Solicitor-advocate David Price QC, who acted for reality television star Imogen Thomas in the recent privacy case CTB v News Group, said he favoured a disobedient press at the cost of privacy intrusion.

“I would rather have a feral press, with a disrespect for authority, than a supine press”, he said, adding that if Britain moved to a culture of deference it would do so “at our peril”.

He also drew attention to the difficulties of enforcing injunctions, saying: “We have the ridiculous scenario here where my client cannot refer to the person who is suing her, yet in the promotional material for this particular event we have Hugh Tomlinson described as Ryan Giggs’ lawyer. We get into all these absurd circumstances.”

The panel also highlighted some of the other contradictions in the debate.

Tomlinson described how the press “has been campaigning for a long time so that they have prior notification of injunction applications and they persuaded the Master of the Rolls committee to change the rules so they would have prior notification, but on the other hand for them to give prior notification before publication … they say this would be contrary to the public interest…

Meanwhile, Suzanne Moore pointed out: “We all know the broadsheets pick up, ironically, two days later, the tabloids’ stories.”

The audience at the debate included Dame Ann Leslie, a foreign correspondent for more than 50 years, who rejected the idea that the press should be more heavily regulated.  She said:

I have worked in over 70 countries.
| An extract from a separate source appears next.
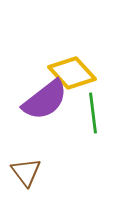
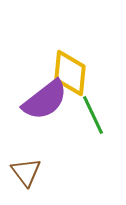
yellow diamond: moved 2 px left; rotated 48 degrees clockwise
green line: moved 2 px down; rotated 18 degrees counterclockwise
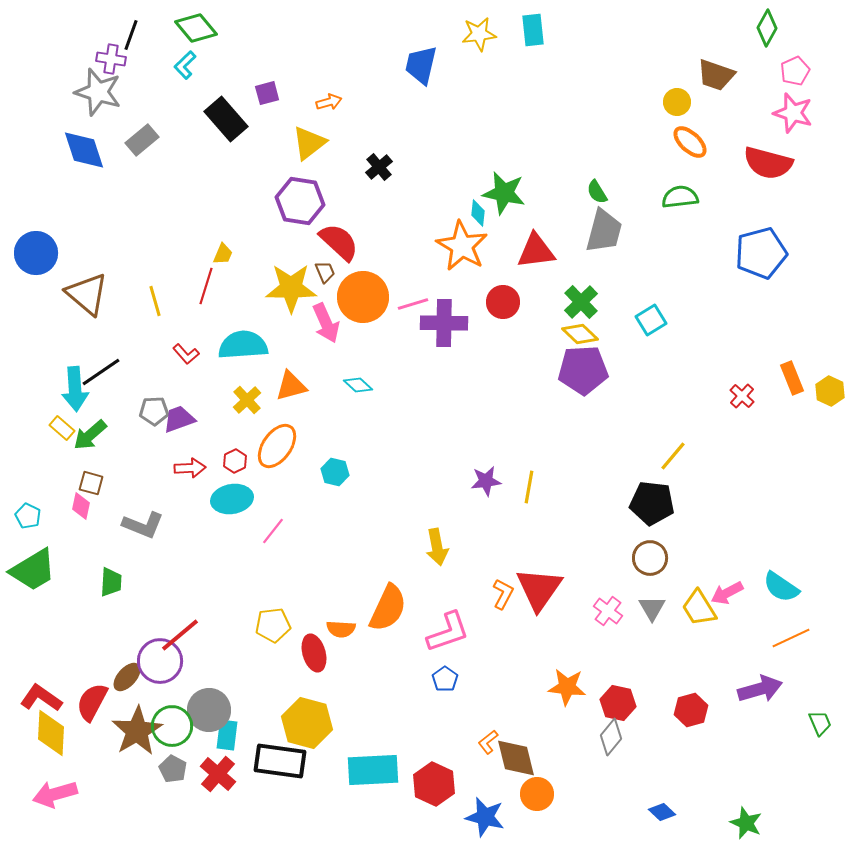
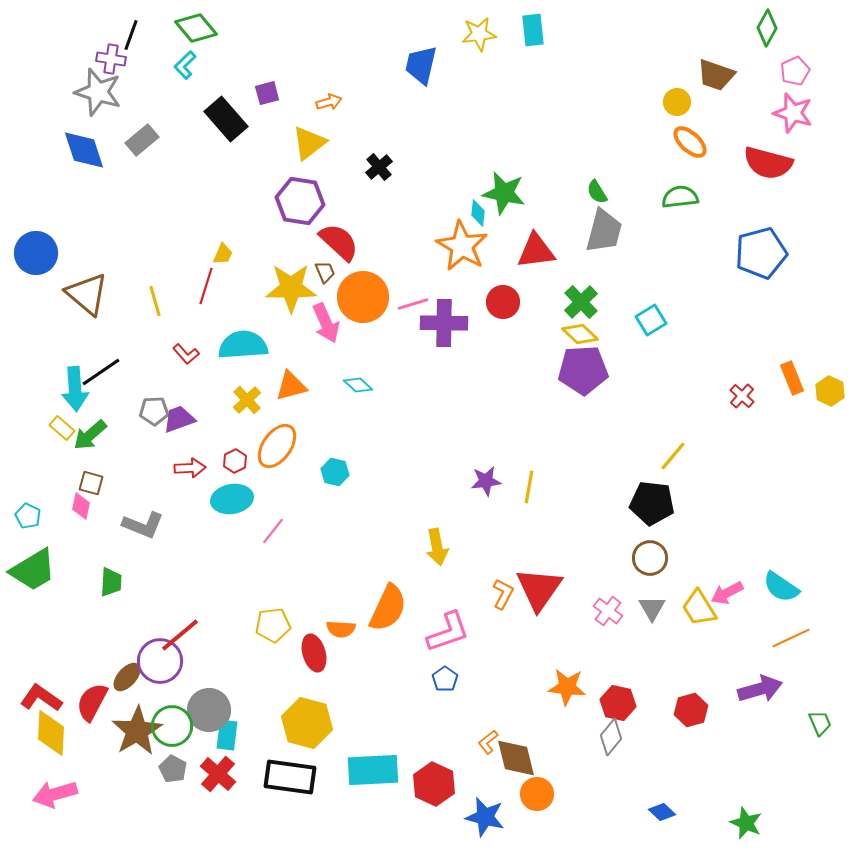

I have seen what happens when the press is being controlled, even if it is not controlled by law, because the consequences of offending not just the government, but powerful and rich people, are so appalling.”

The debate was held to mark the launch of the latest issue of the Index on Censorship quarterly magazine “Privacy is dead! Long live privacy”, which includes an interview with Sir David Eady, who sits in the High Court as Mr Justice Eady, by legal writer and commentator Joshua Rozenberg.

A version of this article also appeared on the PA’s Media Lawyer service and more extracts from the event can be found on Index on Censorship.

Judith Townend is a freelance journalist and PhD researcher examining legal restraints on the media, and also runs the Meeja Law blog. She is @jtownend on Twitter.

1 Comment

  1. Elaine Decoulos

    Sounds like it was a fantastic debate and wish I had been able to attend. Everyone, less the tabloid press, seems to agree that Max Mosley’s privacy was grossly violated and he deserved to win his claim. What no one seems to be discussing is that his case, as with all those that have gone to Strasbourg, have been about photos or videos. I may be wrong about this, but one of you in the esteemed readership of this blog could surely confirm it.

    Contrast this to most of the privacy claims and orders recently heard in the English courts. Aside from the rumoured blackmail cases that should go to the police (think David Letterman in New York), they seem to be about freedom of expression of an individual, usually a woman who had an affair with a celebrity or wealthy man with a reputation to protect. It is the merging of libel and privacy, not photos and privacy. Some of these women have been maliciously libeled and only want to set the record straight. Surely, this distinction is significant.